• What you are asked to do
How many of the lines below have the word "your" in them? The answer is that number and nothing more.

[Opening Input for this task section]

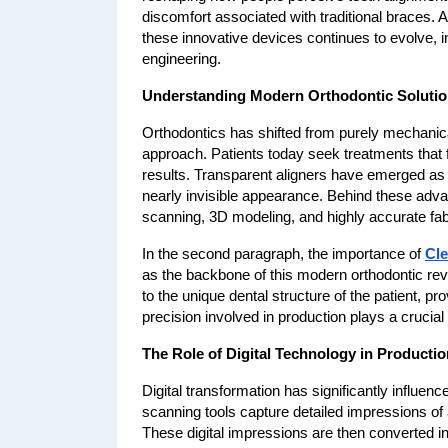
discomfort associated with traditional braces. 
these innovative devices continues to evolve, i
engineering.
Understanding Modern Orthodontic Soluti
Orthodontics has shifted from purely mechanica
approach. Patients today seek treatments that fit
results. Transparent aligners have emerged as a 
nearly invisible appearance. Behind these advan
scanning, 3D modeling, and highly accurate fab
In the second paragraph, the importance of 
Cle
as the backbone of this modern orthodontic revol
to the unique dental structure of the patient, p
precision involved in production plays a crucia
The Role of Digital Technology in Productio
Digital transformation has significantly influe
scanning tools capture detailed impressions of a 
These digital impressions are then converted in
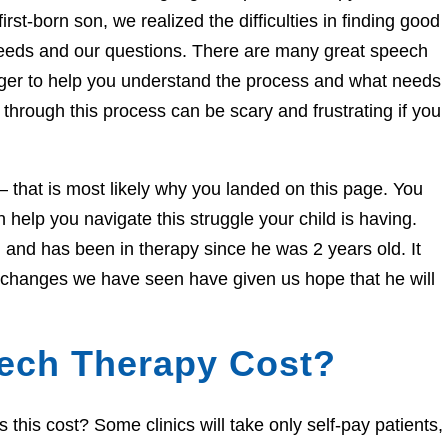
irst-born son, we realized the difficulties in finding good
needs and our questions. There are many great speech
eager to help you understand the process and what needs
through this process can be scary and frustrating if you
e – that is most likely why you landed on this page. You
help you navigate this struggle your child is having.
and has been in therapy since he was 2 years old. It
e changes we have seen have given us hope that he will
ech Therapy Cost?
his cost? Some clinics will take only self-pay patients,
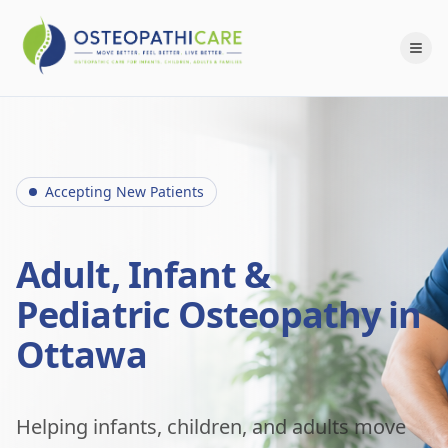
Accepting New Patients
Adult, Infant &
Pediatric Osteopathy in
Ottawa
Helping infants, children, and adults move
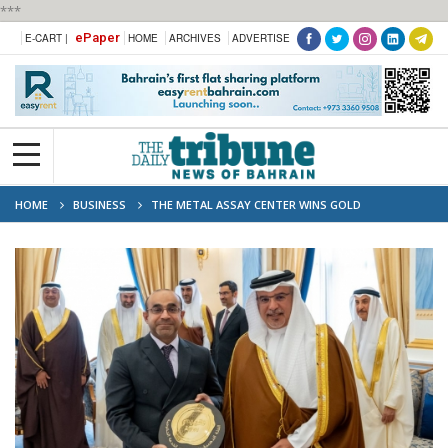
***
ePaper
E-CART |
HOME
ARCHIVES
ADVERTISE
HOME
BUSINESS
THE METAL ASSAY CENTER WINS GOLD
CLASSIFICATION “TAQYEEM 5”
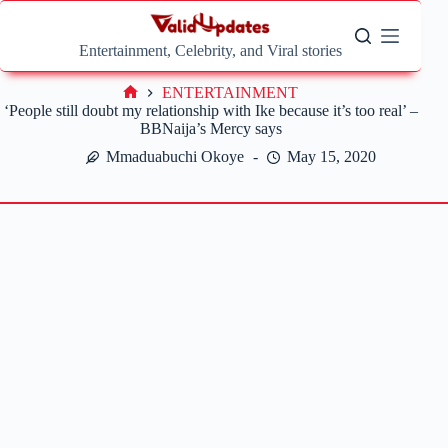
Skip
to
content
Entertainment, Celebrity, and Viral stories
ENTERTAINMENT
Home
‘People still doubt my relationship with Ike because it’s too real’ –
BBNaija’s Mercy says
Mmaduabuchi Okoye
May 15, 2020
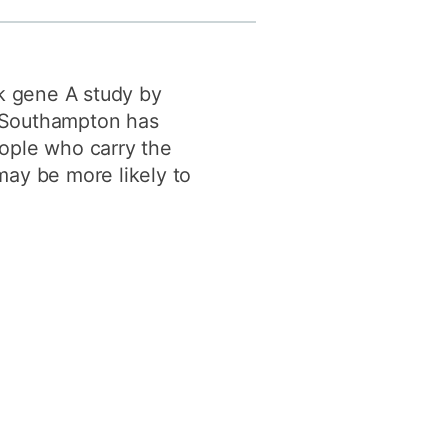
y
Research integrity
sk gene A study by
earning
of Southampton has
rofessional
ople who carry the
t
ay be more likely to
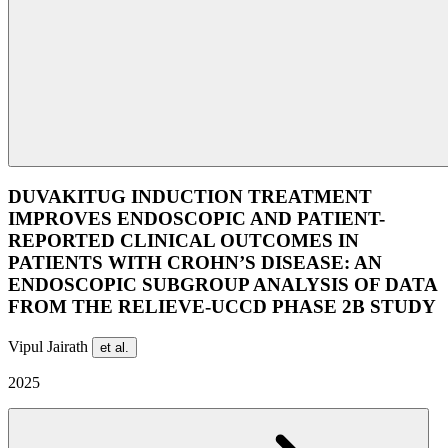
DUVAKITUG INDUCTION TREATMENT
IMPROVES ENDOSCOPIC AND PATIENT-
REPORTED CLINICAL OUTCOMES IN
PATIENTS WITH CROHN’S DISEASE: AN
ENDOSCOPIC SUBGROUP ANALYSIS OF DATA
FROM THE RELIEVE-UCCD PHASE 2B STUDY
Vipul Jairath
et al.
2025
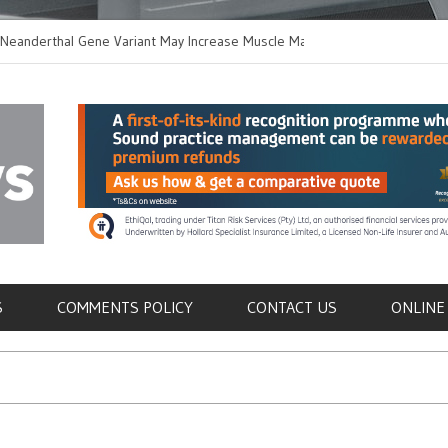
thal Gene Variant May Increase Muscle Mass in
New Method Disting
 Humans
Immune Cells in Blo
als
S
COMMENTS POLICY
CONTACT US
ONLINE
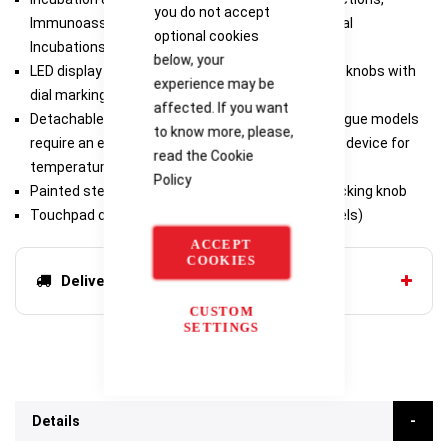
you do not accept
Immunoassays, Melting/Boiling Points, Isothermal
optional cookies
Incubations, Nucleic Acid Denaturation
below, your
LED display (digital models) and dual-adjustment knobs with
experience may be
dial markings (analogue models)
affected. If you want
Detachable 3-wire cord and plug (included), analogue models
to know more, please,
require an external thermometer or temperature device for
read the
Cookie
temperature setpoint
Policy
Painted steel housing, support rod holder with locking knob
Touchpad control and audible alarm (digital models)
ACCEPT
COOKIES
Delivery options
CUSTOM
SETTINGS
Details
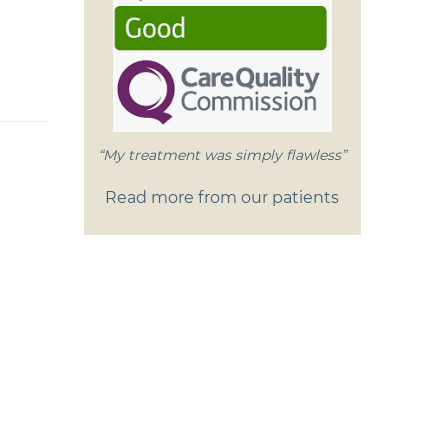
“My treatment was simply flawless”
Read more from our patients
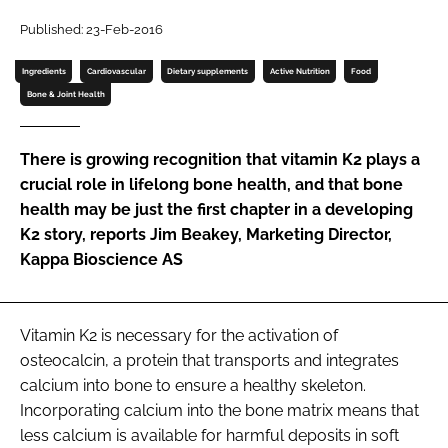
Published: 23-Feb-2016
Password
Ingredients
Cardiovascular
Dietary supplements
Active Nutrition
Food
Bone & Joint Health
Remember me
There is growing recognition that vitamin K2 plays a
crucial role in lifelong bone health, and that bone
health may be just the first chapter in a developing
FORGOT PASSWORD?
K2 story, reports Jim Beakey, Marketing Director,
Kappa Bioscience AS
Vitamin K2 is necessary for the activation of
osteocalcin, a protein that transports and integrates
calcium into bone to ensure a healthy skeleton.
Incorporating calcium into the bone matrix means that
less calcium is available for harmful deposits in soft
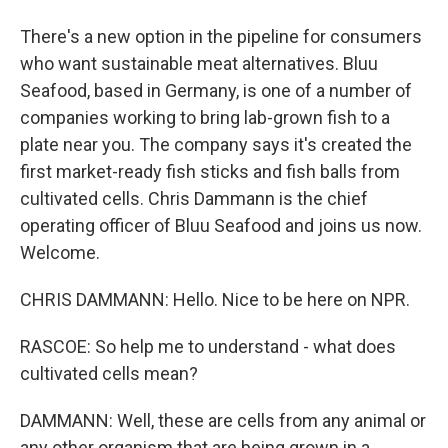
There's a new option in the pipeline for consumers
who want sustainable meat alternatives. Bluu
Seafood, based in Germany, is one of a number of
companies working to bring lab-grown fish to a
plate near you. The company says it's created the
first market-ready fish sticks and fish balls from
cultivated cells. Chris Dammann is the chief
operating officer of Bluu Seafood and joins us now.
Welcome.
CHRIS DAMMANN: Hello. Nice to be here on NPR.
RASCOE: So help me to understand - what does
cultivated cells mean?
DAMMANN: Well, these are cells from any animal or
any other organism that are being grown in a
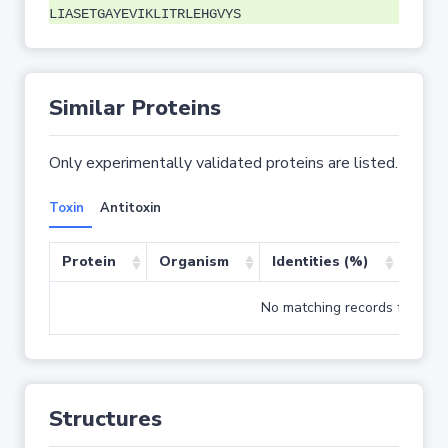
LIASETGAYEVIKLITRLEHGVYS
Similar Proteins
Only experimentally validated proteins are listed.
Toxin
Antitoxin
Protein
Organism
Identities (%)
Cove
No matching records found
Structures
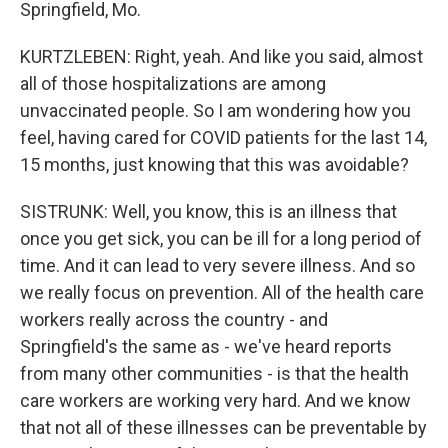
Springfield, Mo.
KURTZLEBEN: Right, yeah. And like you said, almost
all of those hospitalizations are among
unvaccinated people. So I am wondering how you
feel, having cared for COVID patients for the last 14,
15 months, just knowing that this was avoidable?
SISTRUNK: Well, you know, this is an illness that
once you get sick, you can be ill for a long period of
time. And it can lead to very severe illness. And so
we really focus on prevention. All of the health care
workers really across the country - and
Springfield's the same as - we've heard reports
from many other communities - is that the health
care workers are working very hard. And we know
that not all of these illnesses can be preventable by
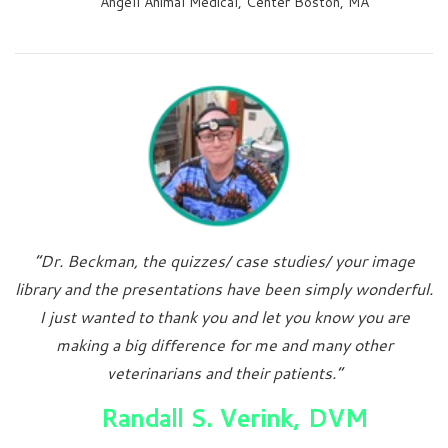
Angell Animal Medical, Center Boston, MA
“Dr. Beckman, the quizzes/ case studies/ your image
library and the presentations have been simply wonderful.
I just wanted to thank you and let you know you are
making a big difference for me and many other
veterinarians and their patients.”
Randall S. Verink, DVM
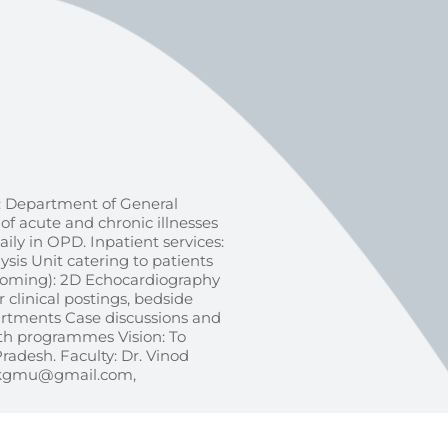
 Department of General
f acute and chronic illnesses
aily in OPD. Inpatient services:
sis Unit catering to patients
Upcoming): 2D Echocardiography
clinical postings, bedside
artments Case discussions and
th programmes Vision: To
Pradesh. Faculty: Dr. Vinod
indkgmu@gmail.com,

[Closing Input for this task section]

• Answer for this exercise
3